The worst time of Cecilia Rosa’s long penance at Gudhem was the year after King Knut Eriksson came to collect Cecilia Blanca to make her his consort and queen of the three crowns. He did honor his promises to Cecilia Blanca, but like everything else in his plans it had taken longer than he had hoped. When he and his queen were finally crowned by Archbishop Stéphan, it was not as big an event as he had envisioned. The ceremony took place not at the cathedral in Östra Aros, but at the castle church at Näs out on the island of Visingsö in Lake Vättern. Although of course it was annoying not to be able to make the coronation as magnificent as he’d intended, it nevertheless was valid before God and man. He was now king by the grace of God.
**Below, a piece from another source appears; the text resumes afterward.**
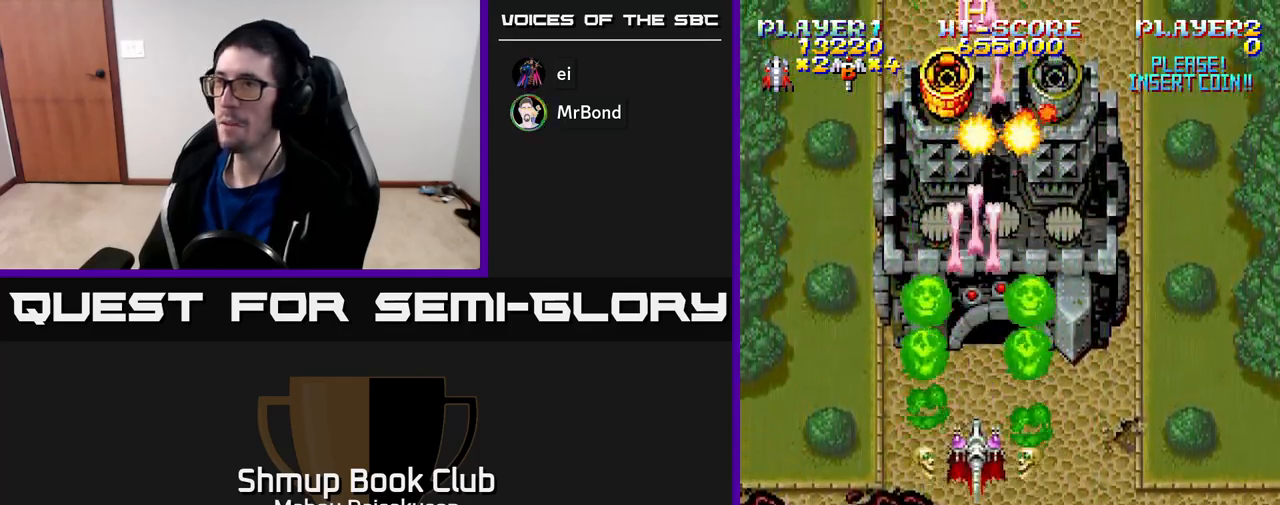
{"buttons": ["A", "DPAD_DOWN"], "right_stick": "center", "events": [[167, "DPAD_DOWN", "down"], [233, "DPAD_RIGHT", "down"], [317, "DPAD_RIGHT", "up"]]}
And Cecilia Blanca, who had taken the surname Blanca as her royal name, was also queen by the grace of God.

But it had taken a year to arrange all this, and that year was the most lamentable in Cecilia Rosa’s life.
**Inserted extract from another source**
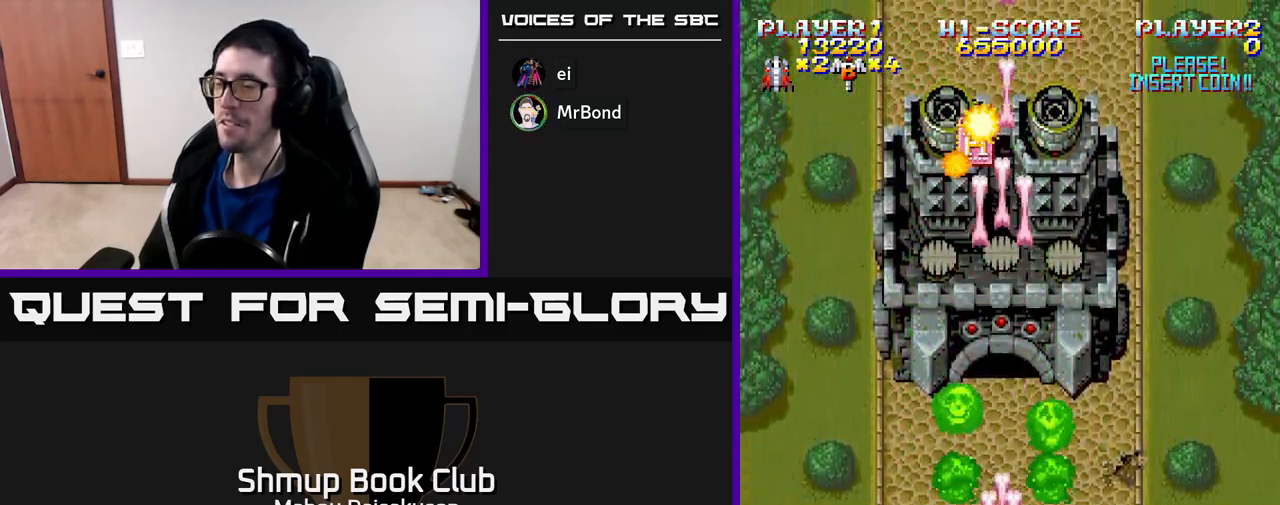
{"buttons": ["A"], "right_stick": "center", "events": [[50, "DPAD_DOWN", "up"]]}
Knut’s retinue had hardly disappeared from sight before everything at Gudhem changed all at once. Mother Rikissa again decreed a vow of silence inside the cloister, and it applied especially to Cecilia Rosa. She once again had to endure being whipped with the scourge whether she had broken the vow of silence or not. Mother Rikissa summoned a cold hatred which she directed at Cecilia Rosa, and the other Sverker maidens soon adopted the same attitude—all except one.
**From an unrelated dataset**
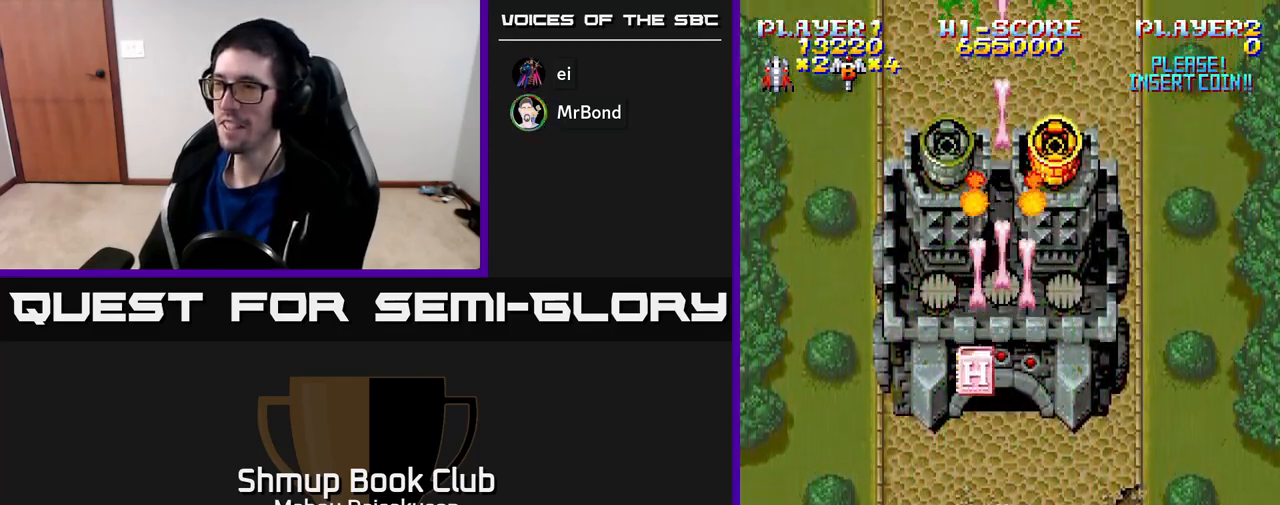
{"buttons": ["A", "DPAD_UP"], "right_stick": "center", "events": [[283, "DPAD_UP", "down"]]}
The one who refused to hate Cecilia Rosa, the one who would not run with the flock of geese across the courtyard, and the one who never reported her for anything was Ulvhilde Emundsdotter. But none of the others took any particular notice of little Ulvhilde. Her kinsmen had been wiped out in the battle on the fields of blood outside Bjälbo, and she had inherited nothing. For that reason she would also never be invited to drink the bridal ale with any man of importance; all she had left was her clan birthright, and now, in the aftermath of so many defeats, it was worth less than water.

When the first winter storm thundered in over Gudhem, Mother Rikissa decided it was time, as she slyly explained to the malevolent Sverker daughters, to begin sentencing Cecilia Rosa to the carcer, since that whoring woman had still not stopped imagining that she bore the Folkung colors. Clearly she thought this entitled her to be insolent in both word and deed.

Early in the winter there was plenty of grain in the storage chambers above the carcer, and thus many fat black rats. Cecilia Rosa had to learn how to endure more than just the cold by offering up ardent prayers. She found that easy to do compared with being startled awake by the rats or sitting up half-sleep with exhaustion to avoid contact with them. She also learned that if she fell asleep too soundly on the second or third day, when her fatigue was stronger than the cold, then the rats might nibble at her, as if wanting to see whether she was dead and had thus become food for them.

Her only warmth during these repeated visits to the carcercame from her prayers. But she didn’t pray so much for her own sake; she spent most of the time in entreating the Holy Virgin Mary to hold Her protective hand over her beloved Arn and her son Magnus.

There was some selfishness in her prayers for Arn. She was well aware that she lacked Cecilia Blanca’s ability to think like men did, to think as one who had power. Yet she fully understood that she would only be released from this icy hell of Gudhem, and the nemesis of Mother Rikissa, if Arn Magnusson returned uninjured to Western Götaland. So she prayed for him both because she loved him more than any other human being, and also because he was her only hope of salvation.

When spring came, her lungs were still healthy; she had not begun to cough herself to death as Mother Rikissa sometimes feared and sometimes hoped. And the summer of that following year was especially warm, so the carcerbecame a place of solitude and cool refuge rather than a curse. When the grain stores were at their low point, the black rats also retreated.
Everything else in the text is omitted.